[Collection entries]
----

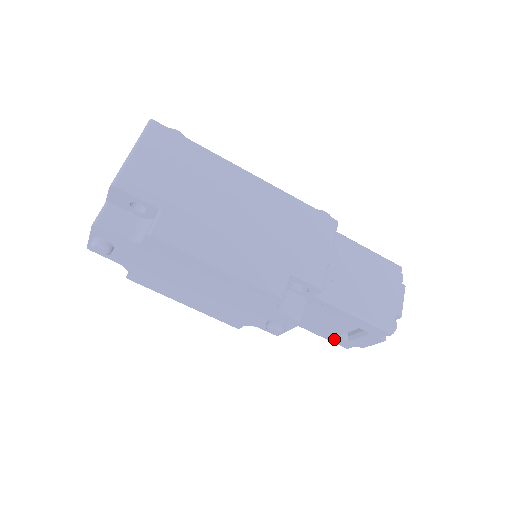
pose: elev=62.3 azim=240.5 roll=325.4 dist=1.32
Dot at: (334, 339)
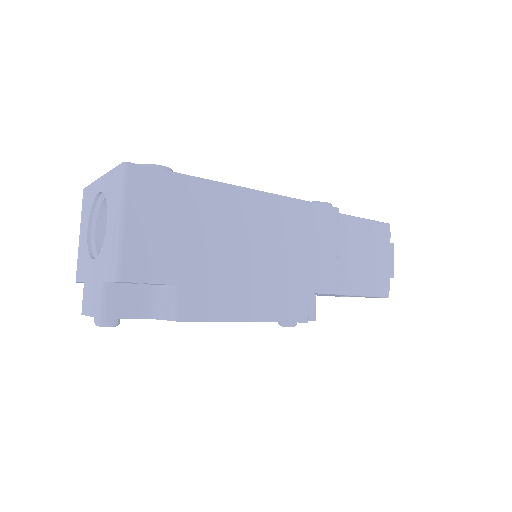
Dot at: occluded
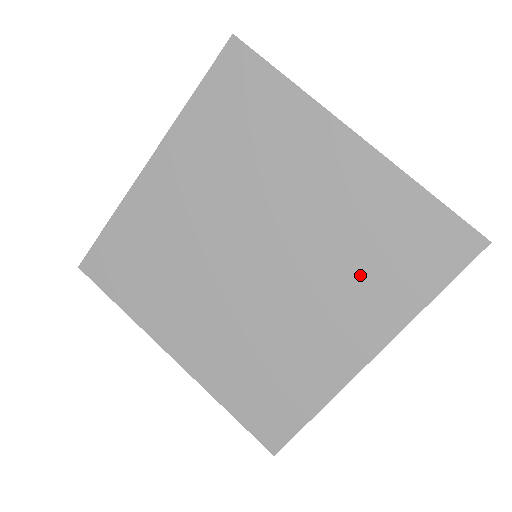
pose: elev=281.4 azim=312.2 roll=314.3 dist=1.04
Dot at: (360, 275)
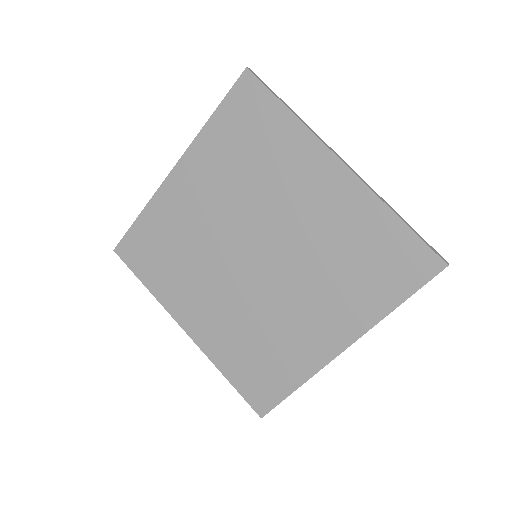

----

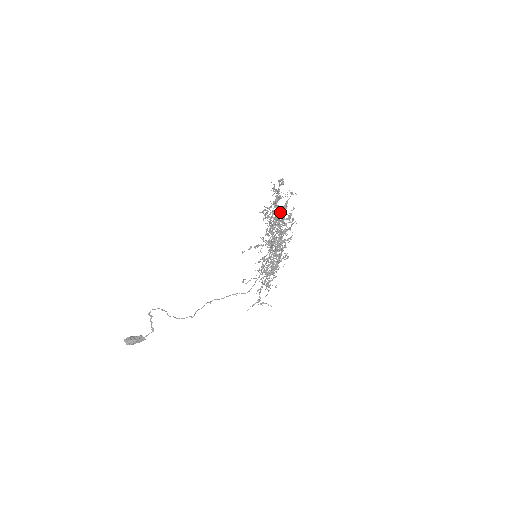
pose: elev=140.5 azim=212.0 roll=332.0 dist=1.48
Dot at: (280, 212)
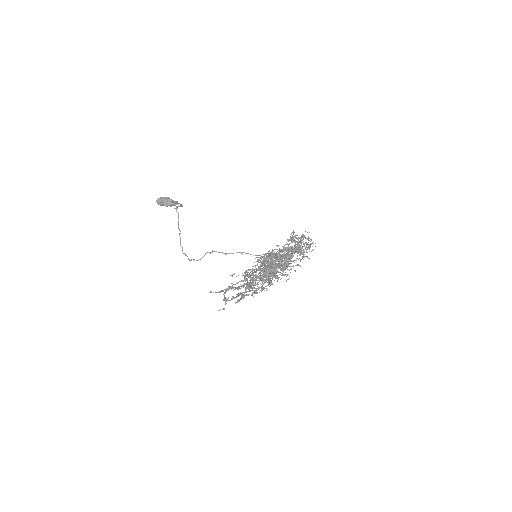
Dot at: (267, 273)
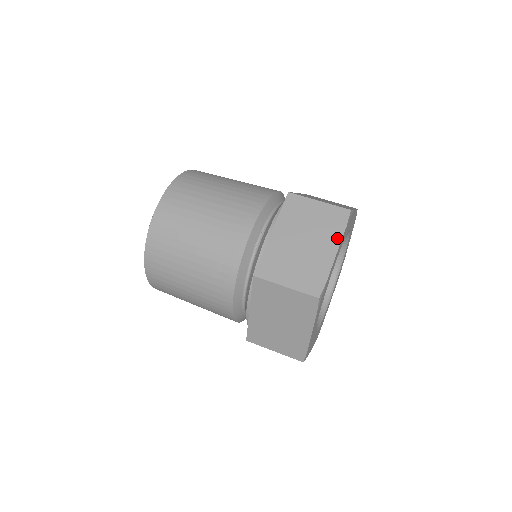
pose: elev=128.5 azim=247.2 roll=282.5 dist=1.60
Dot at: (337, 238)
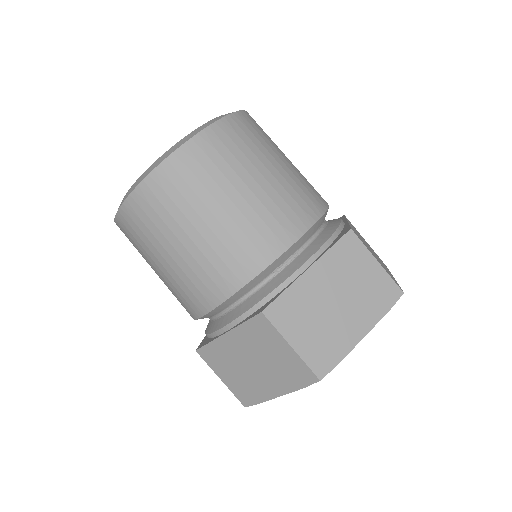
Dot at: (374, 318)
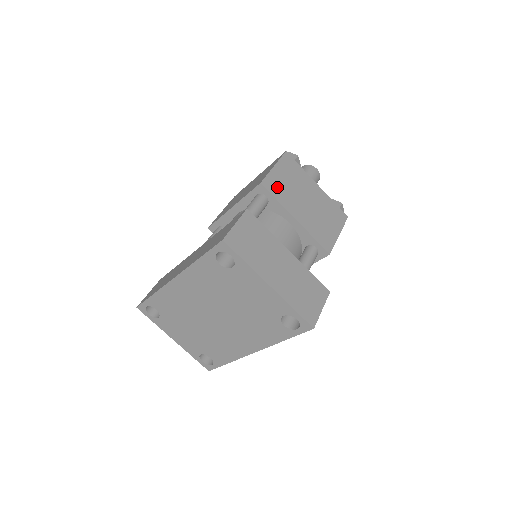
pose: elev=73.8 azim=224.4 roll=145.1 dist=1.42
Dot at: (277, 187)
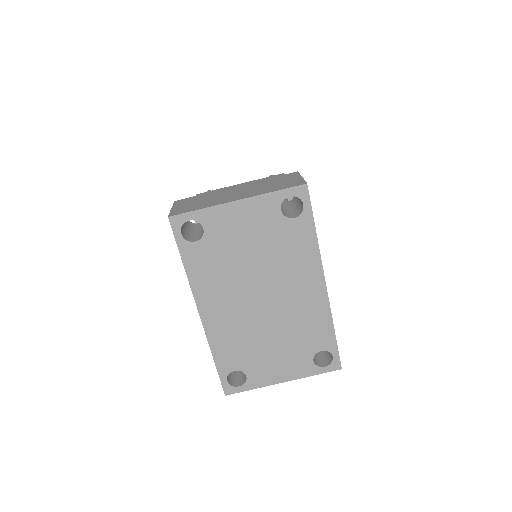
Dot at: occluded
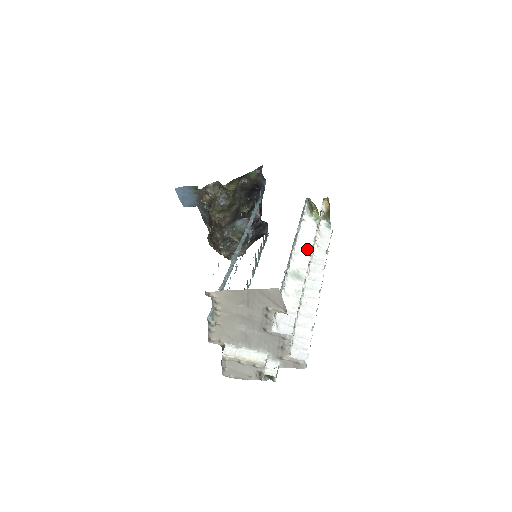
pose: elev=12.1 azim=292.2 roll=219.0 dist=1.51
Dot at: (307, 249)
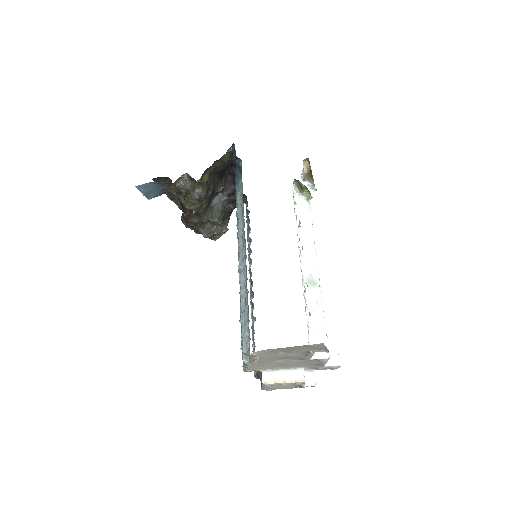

----

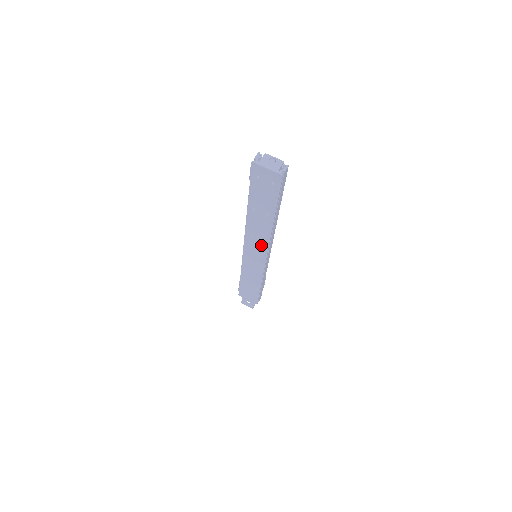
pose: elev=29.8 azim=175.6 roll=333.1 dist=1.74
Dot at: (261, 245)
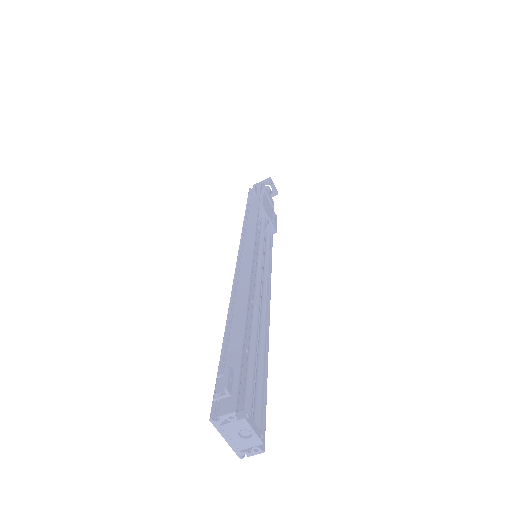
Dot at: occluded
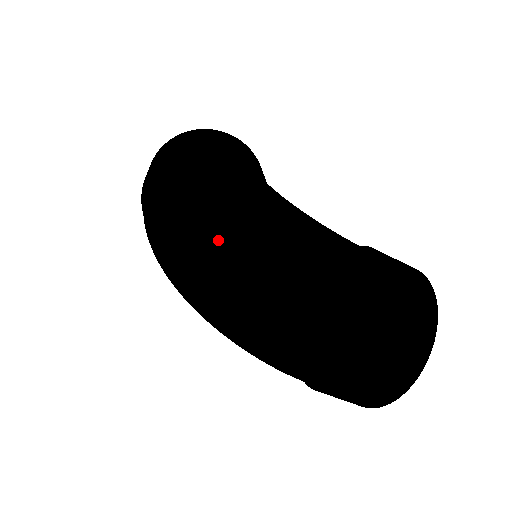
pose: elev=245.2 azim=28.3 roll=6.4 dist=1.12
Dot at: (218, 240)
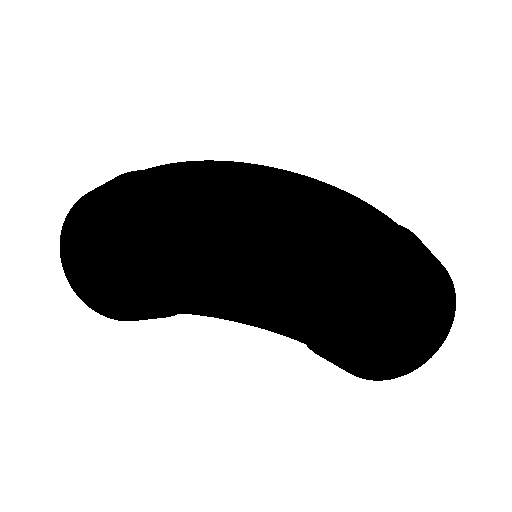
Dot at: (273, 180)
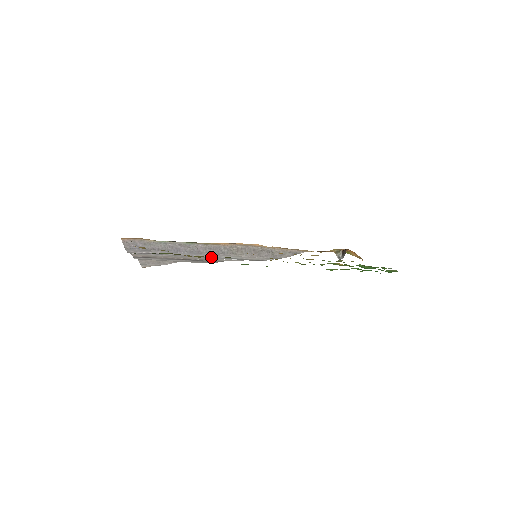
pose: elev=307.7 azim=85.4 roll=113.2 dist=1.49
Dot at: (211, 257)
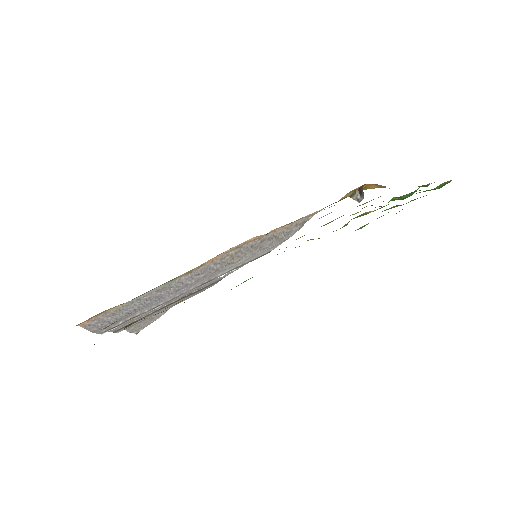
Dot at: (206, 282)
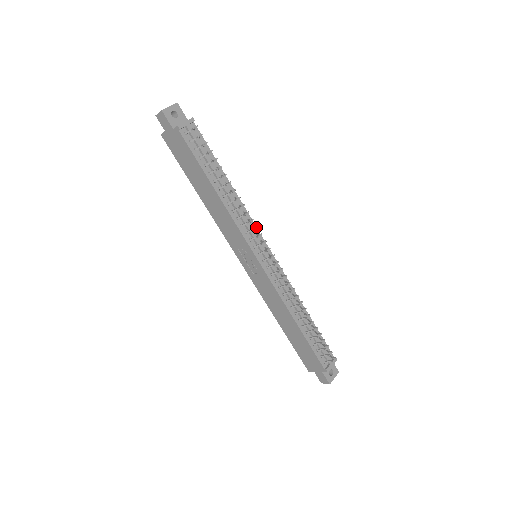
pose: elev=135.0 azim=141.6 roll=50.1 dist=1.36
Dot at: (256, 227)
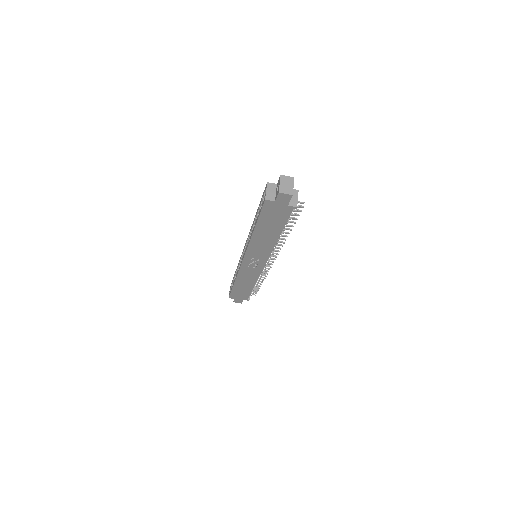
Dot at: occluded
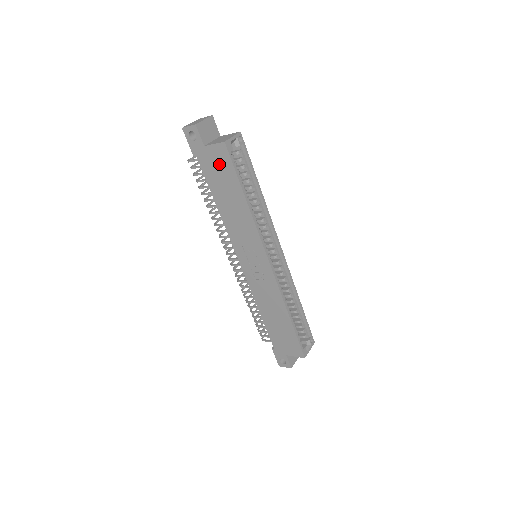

----

TASK OBJECTIVE> Format the material from the line containing "pose: elev=281.4 azim=312.2" through the line containing "Dot at: (360, 275)" as a numbered list, omitting blank lines.

THE REPLY>
1. pose: elev=281.4 azim=312.2 roll=314.3 dist=1.04
2. Dot at: (360, 275)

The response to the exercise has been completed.